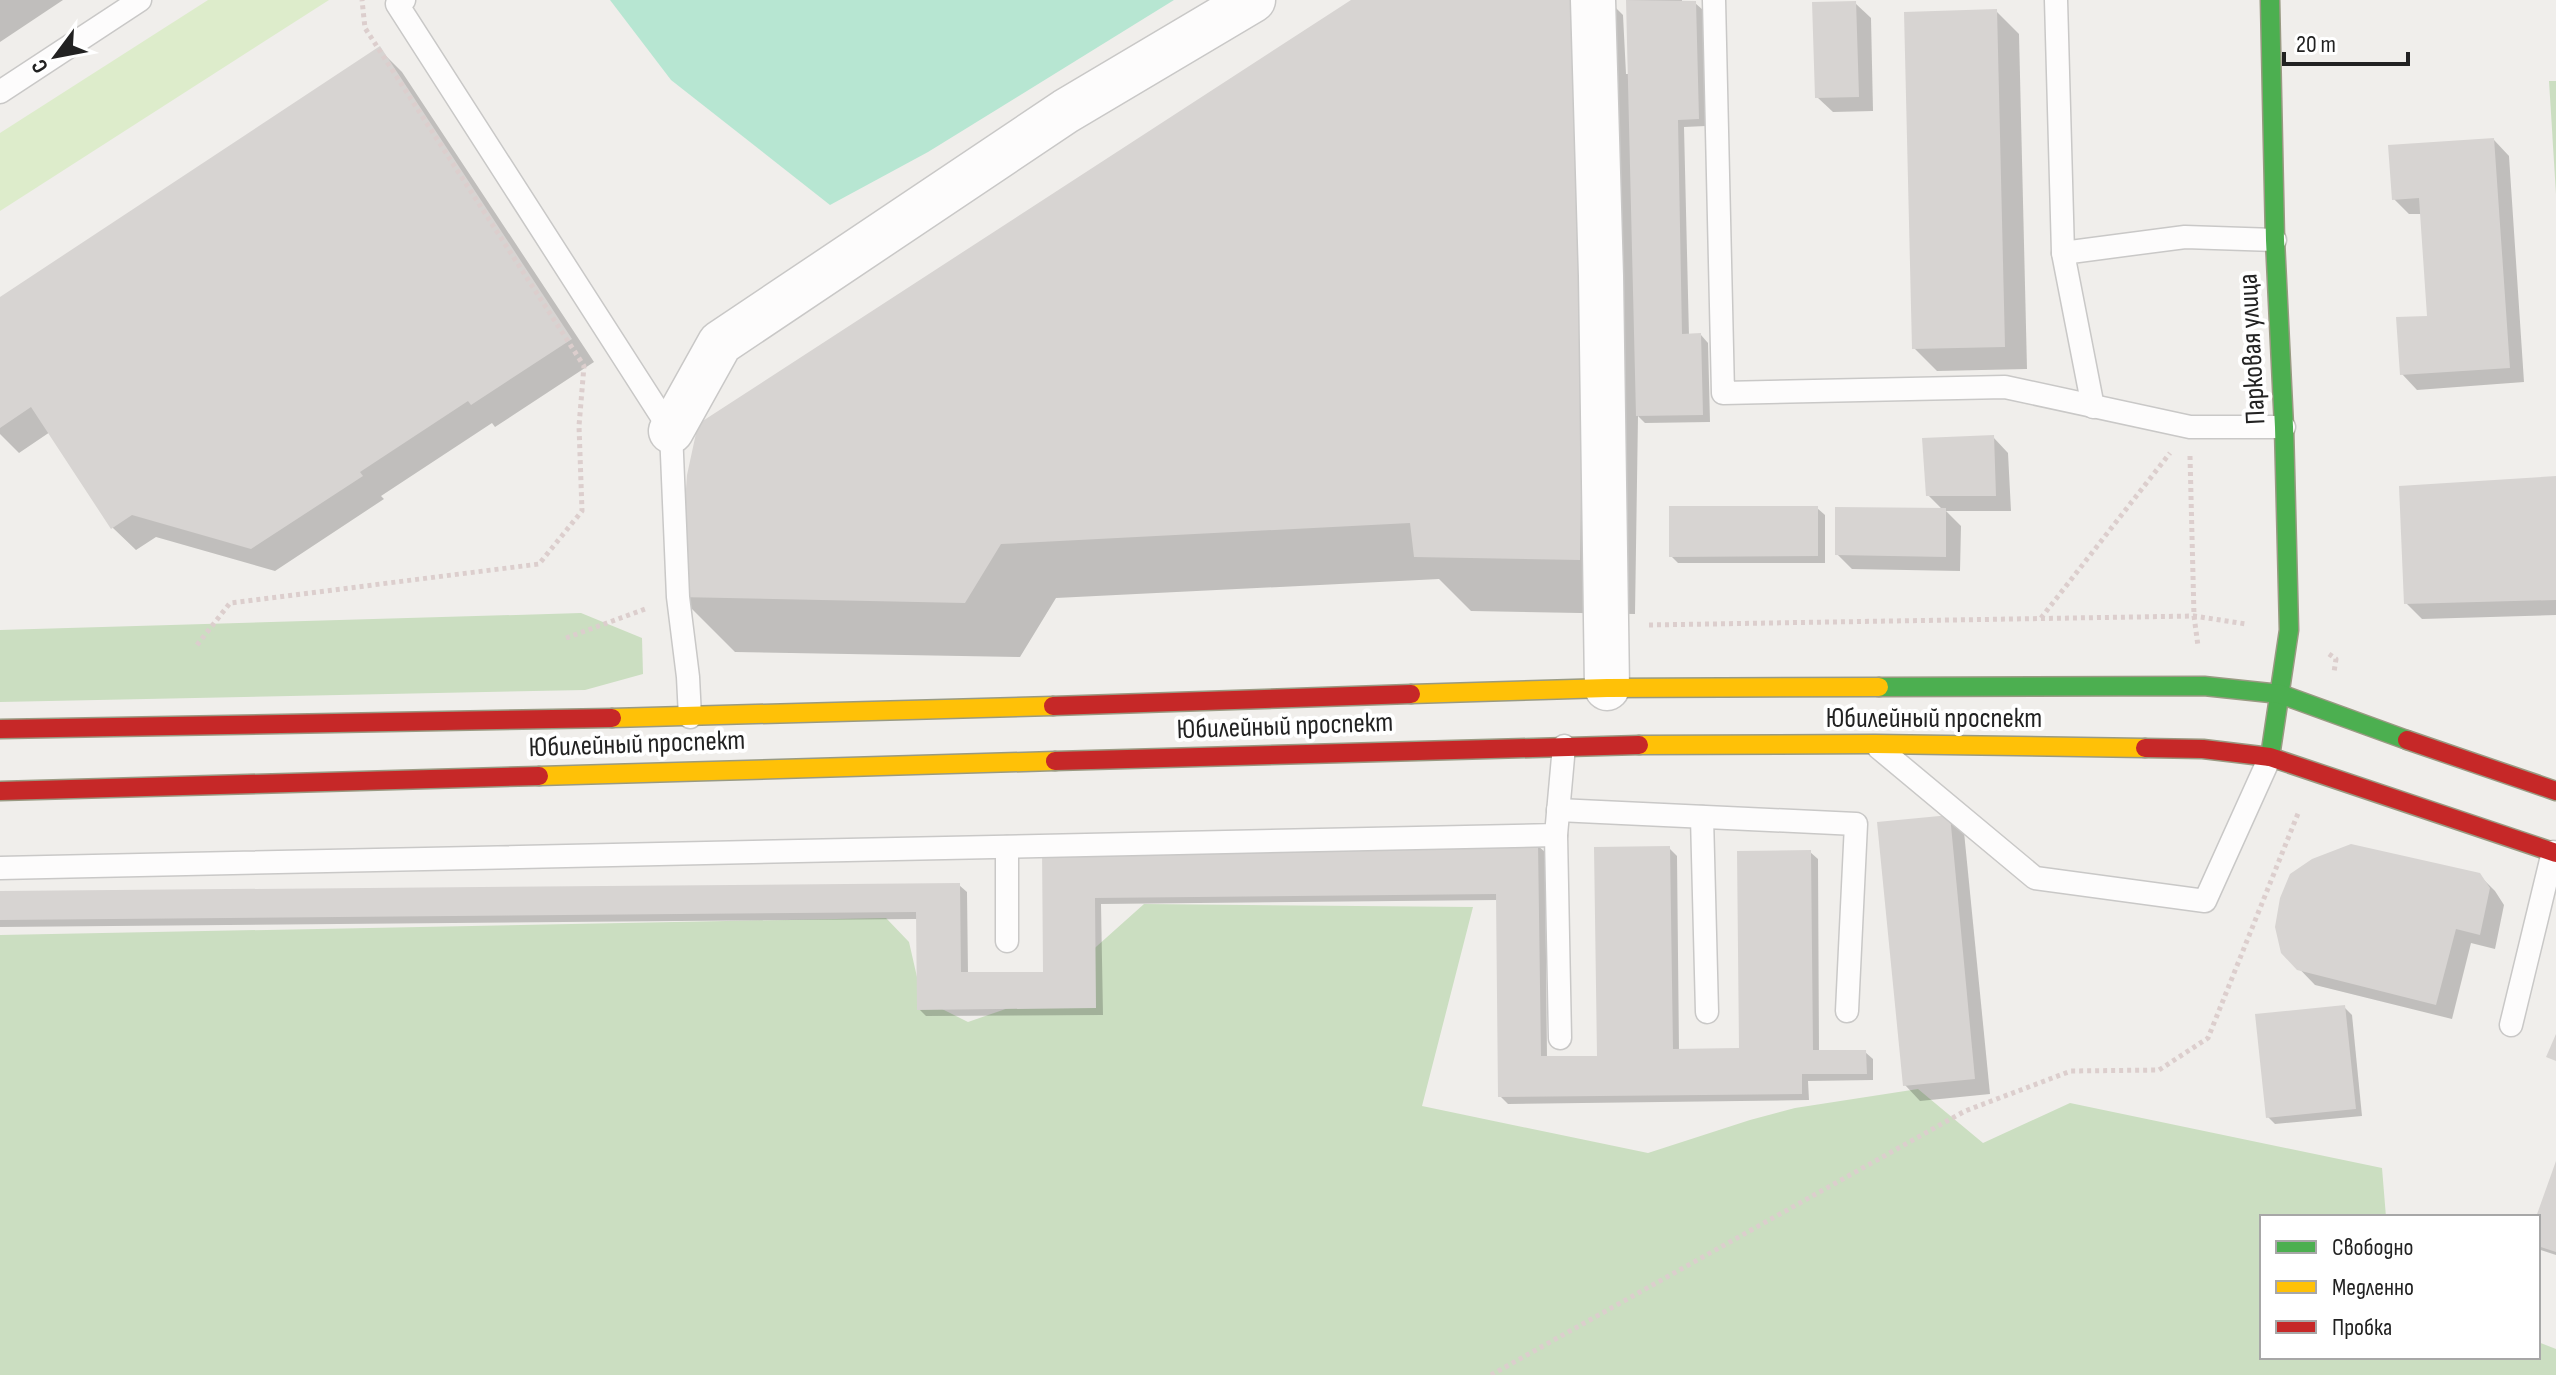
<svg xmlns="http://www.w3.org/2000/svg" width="2556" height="1375" font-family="'Sofia Sans Condensed',sans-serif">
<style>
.grass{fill:#ddeccb}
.forest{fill:#cbdec1}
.pitch{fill:#b7e6d2}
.shadow{fill:#0003}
.building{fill:#d7d4d2}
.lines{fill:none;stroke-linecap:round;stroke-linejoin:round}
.lane-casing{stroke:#c9c8c7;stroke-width:25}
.street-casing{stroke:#c9c8c7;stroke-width:47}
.fast-casing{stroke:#999a82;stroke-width:21}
.slow-casing{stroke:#999a82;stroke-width:21}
.jam-casing{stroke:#999a82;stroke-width:21}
.path{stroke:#dccecd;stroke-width:5;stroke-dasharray:4 4;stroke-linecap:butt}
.lane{stroke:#fdfcfc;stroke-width:22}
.street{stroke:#fdfcfc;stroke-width:44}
.fast{stroke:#4caf50;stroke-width:18}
.slow{stroke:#ffc107;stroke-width:18}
.jam{stroke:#c62828;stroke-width:18}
.labels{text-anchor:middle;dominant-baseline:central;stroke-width:8;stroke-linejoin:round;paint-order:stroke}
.street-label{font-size:28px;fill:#222;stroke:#fff}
</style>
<rect width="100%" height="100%" fill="#f0eeeb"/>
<path class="grass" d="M 208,0 L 329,0 L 0,211 L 0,133 Z"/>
<g class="forest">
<path d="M 2549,81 L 2556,81 L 2556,194 Z"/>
<path d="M 581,613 L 642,638 L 643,674 L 585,690 L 0,702 L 0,630 Z"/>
<path d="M 1144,904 L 1473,907 L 1422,1106 L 1648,1153 L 1750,1120 L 1795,1108 L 1918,1089 L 1983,1143 L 2070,1103 L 2382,1168 L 2386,1217 L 2262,1217 L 2262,1357 L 2538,1357 L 2538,1342 L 2556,1349 L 2556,1375 L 0,1375 L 0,935 L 886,918 L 909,942 L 922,999 L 968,1022 L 1040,997 Z"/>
</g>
<path class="pitch" d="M 610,0 L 1174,0 L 928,152 L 830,205 L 671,80 Z"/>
<g class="shadow">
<path d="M 0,0 L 63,0 L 0,42 Z"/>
<path d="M 1355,0 L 1608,0 L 1623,15 L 1626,74 L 1630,74 L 1628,0 L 1682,0 L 1682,3 L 1695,3 L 1703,10 L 1706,126 L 1684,127 L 1689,336 L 1701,335 L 1708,343 L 1710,422 L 1645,423 L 1638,416 L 1635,614 L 1471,611 L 1439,579 L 1056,598 L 1020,657 L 735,652 L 680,597 Z"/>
<path d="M 1855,3 L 1871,18 L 1873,111 L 1833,112 L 1817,97 Z"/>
<path d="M 1996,11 L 2019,34 L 2027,369 L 1937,371 L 1914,348 Z"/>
<path d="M 379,49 L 402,72 L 594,362 L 495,427 L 492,423 L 381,496 L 384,499 L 275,571 L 156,537 L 136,550 L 113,528 L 50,432 L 19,453 L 0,434 L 0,299 Z"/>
<path d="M 2494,140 L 2509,156 L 2524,382 L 2417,390 L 2402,374 L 2429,318 L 2422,214 L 2409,214 L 2394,199 Z"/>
<path d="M 1993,437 L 2008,453 L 2011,511 L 1946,511 L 1961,526 L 1960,571 L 1852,569 L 1837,554 L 1943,510 L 1928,495 Z"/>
<path d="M 2556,478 L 2556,615 L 2422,619 L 2406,603 Z"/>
<path d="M 1817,508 L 1825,515 L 1825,563 L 1678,563 L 1671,556 Z"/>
<path d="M 1949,817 L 1964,832 L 1990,1094 L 1920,1101 L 1905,1085 Z"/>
<path d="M 1537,845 L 1545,852 L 1547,1058 L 1599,1058 L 1669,848 L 1677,856 L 1679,1051 L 1741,1050 L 1810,852 L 1818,859 L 1819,1052 L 1865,1052 L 1873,1059 L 1873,1080 L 1808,1081 L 1809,1100 L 1508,1104 L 1500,1096 L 1498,900 L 1101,904 L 1103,1015 L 926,1016 L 919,1009 L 918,919 L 0,927 L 0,893 L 959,885 L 967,892 L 968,974 L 1045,974 L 1044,849 Z"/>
<path d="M 2479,875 L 2495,891 L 2504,905 L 2495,949 L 2471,943 L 2452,1019 L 2315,985 L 2283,952 Z"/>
<path d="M 2344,1007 L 2352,1015 L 2362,1116 L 2275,1124 L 2268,1117 Z"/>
<path d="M 2556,1165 L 2556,1255 L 2538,1249 L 2538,1217 Z"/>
</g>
<g class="building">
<path d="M 1351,0 L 1571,0 L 1585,240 L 1580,560 L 1414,557 L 1410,523 L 1001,544 L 965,603 L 678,597 L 687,475 L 698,424 Z"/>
<path d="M 1626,0 L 1696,1 L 1699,119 L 1678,120 L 1682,334 L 1701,333 L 1703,415 L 1636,416 Z"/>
<path d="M 1856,1 L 1859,97 L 1815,98 L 1812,2 Z"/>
<path d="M 1997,9 L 2005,347 L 1912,349 L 1904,12 Z"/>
<path d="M 380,46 L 572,339 L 471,405 L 468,401 L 360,472 L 363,476 L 251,549 L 132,515 L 111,529 L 31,407 L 0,428 L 0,297 Z"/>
<path d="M 2494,138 L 2510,368 L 2400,375 L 2396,317 L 2427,316 L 2419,198 L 2392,200 L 2388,145 Z"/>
<path d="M 1994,435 L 1996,496 L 1926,496 L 1922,438 Z"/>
<path d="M 2556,476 L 2556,600 L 2404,604 L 2399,486 Z"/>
<path d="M 1669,506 L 1818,506 L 1818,556 L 1669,557 Z"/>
<path d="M 1835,507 L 1946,508 L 1946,557 L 1835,555 Z"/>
<path d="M 1950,815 L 1975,1079 L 1903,1086 L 1877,822 Z"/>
<path d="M 1538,843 L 1541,1056 L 1597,1056 L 1594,847 L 1670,846 L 1673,1049 L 1739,1048 L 1737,851 L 1811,850 L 1813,1050 L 1866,1050 L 1867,1074 L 1802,1074 L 1802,1094 L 1498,1097 L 1496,894 L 1095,898 L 1096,1008 L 917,1010 L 916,912 L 0,920 L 0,891 L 960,883 L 961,972 L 1043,972 L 1042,847 Z"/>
<path d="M 2351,844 L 2480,873 L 2490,888 L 2480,935 L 2456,929 L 2436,1005 L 2297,970 L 2281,953 L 2275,927 L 2280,898 L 2290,874 L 2312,859 Z"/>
<path d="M 2345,1005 L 2356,1109 L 2266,1118 L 2255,1014 Z"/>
<path d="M 2556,1034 L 2556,1061 L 2546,1057 Z"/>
<path d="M 2556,1161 L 2556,1252 L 2538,1246 L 2538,1217 L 2536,1217 Z"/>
</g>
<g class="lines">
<g class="lane-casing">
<g id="lane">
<path d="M 404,0 L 397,4 L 671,431 L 678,597 L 688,677 L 690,717"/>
<path d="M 1714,0 L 1723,393 L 2005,387 L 2190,427 L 2284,427"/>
<path d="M 2056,0 L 2063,253"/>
<path d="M 0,92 L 140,0"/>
<path d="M 2093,407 L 2063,253 L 2185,237 L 2275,240"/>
<path d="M 1879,748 L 2035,878 L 2205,901 L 2270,757"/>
<path d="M 1558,810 L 1856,824 L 1847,1011"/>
<path d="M 1702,817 L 1707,1012"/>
<path d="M 1556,835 L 1560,1038"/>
<path d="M 1007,847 L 1007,941"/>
<path d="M 0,868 L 1556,835 L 1564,746"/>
<path d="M 2511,1025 L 2553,852"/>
</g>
</g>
<g class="street-casing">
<g id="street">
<path d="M 1593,0 L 1601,276 L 1607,688"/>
<path d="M 671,431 L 720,343 L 1066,111 L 1253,0"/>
</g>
</g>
<g class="fast-casing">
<g id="fast">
<path d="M 2270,0 L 2275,240 L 2284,427 L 2289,630 L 2270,757"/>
<path d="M 1879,687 L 2204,686 L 2280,694 L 2407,740"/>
</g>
</g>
<g class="slow-casing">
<g id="slow">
<path d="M 1411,694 L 1607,688 L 1879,687"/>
<path d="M 612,718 L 1053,706"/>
<path d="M 1639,745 L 1875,744 L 2145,748"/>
<path d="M 539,776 L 1055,761"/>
</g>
</g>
<g class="jam-casing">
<g id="jam">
<path d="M 1053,706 L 1411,694"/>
<path d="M 0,729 L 612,718"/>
<path d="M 2407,740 L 2556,791"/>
<path d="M 2145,748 L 2203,749 L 2270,757 L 2556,853"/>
<path d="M 1055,761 L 1639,745"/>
<path d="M 0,791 L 539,776"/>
</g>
</g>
<g class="path">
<path d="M 2190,456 L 2194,616 L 2198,646"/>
<path d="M 2041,618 L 2170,453"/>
<path d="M 1649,625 L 2194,616 L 2246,624"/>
<path d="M 566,638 L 648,608"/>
<path d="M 197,645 L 230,603 L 539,564 L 582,511 L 579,426 L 584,366 L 365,28 L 362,0"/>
<path d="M 2329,654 L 2336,659 L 2334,672"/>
<path d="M 1491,1375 L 1965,1111 L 2071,1071 L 2159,1070 L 2208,1038 L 2299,811"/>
</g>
<use href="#lane" class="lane"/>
<use href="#street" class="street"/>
<use href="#fast" class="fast"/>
<use href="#slow" class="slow"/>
<use href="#jam" class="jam"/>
</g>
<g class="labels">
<g class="street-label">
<text transform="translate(2252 349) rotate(-93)">Парковая улица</text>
<text x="1934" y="718">Юбилейный проспект</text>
<text transform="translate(1285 726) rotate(-2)">Юбилейный проспект</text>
<text transform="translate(637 744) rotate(-2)">Юбилейный проспект</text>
</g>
</g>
<rect x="2260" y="1215" width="280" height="144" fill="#ffffff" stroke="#a7a7a7" stroke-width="2"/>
<rect x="2276" y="1241" width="40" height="12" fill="#4caf50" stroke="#a7a7a7" stroke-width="2"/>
<text x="2332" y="1255" font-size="24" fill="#222222">Свободно</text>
<rect x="2276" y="1281" width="40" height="12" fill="#ffc107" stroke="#a7a7a7" stroke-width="2"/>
<text x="2332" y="1295" font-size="24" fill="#222222">Медленно</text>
<rect x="2276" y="1321" width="40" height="12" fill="#c62828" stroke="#a7a7a7" stroke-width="2"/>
<text x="2332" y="1335" font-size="24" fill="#222222">Пробка</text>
<g transform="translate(56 56) rotate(238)" stroke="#ffffff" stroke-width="6" paint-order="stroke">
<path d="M0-6L14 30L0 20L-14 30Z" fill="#222222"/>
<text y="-12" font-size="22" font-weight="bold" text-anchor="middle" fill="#222222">С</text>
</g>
<path d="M2284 52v12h124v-12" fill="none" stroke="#222222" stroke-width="4"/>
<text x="2296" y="52" font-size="24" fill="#222222" stroke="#ffffff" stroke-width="6" paint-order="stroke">20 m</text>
</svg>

- - - - -

WHAT YOU HAVE TO DO: Every line above that holds the string "lines" should be returned.

REPLY:
.lines{fill:none;stroke-linecap:round;stroke-linejoin:round}
<g class="lines">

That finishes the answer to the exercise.